'''
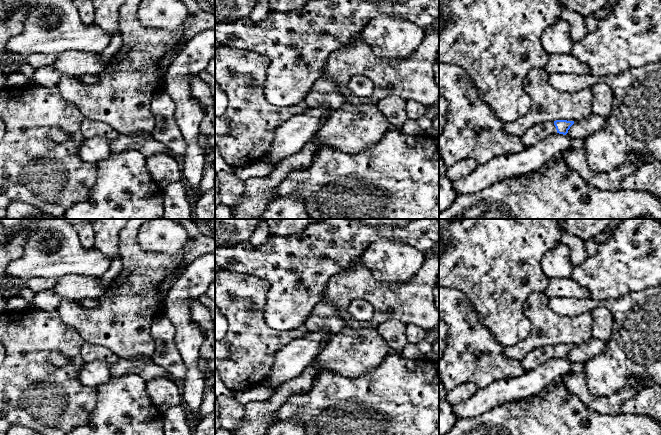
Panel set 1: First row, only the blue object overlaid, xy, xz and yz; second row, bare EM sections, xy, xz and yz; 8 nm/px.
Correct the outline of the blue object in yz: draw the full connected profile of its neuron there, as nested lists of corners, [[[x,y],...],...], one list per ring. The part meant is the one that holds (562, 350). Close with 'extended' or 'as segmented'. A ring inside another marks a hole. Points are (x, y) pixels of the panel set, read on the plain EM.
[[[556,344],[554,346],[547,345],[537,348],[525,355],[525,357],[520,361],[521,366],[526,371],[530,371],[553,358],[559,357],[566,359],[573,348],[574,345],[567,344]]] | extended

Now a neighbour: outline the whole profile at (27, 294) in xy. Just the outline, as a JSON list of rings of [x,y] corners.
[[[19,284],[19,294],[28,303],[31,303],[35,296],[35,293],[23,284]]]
'''
'''
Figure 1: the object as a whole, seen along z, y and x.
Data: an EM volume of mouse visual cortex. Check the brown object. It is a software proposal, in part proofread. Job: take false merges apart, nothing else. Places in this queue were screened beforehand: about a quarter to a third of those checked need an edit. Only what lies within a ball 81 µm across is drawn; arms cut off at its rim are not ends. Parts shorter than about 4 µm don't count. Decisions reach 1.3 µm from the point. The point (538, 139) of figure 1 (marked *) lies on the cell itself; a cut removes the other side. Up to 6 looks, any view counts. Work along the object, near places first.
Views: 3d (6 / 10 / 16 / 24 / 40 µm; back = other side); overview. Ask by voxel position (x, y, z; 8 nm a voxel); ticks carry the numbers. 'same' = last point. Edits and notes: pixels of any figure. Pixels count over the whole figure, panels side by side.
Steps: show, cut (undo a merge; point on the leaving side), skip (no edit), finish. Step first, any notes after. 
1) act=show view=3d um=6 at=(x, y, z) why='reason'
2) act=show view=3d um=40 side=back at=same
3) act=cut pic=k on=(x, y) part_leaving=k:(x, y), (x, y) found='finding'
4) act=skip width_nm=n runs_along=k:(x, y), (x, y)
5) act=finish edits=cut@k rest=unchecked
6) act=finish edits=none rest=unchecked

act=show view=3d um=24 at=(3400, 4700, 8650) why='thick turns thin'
'''
● EXERCISE: Pull out every line of the records that includes the string "skip".

● SOLUTION FOR THIS EXERCISE:
Steps: show, cut (undo a merge; point on the leaving side), skip (no edit), finish. Step first, any notes after. 
4) act=skip width_nm=n runs_along=k:(x, y), (x, y)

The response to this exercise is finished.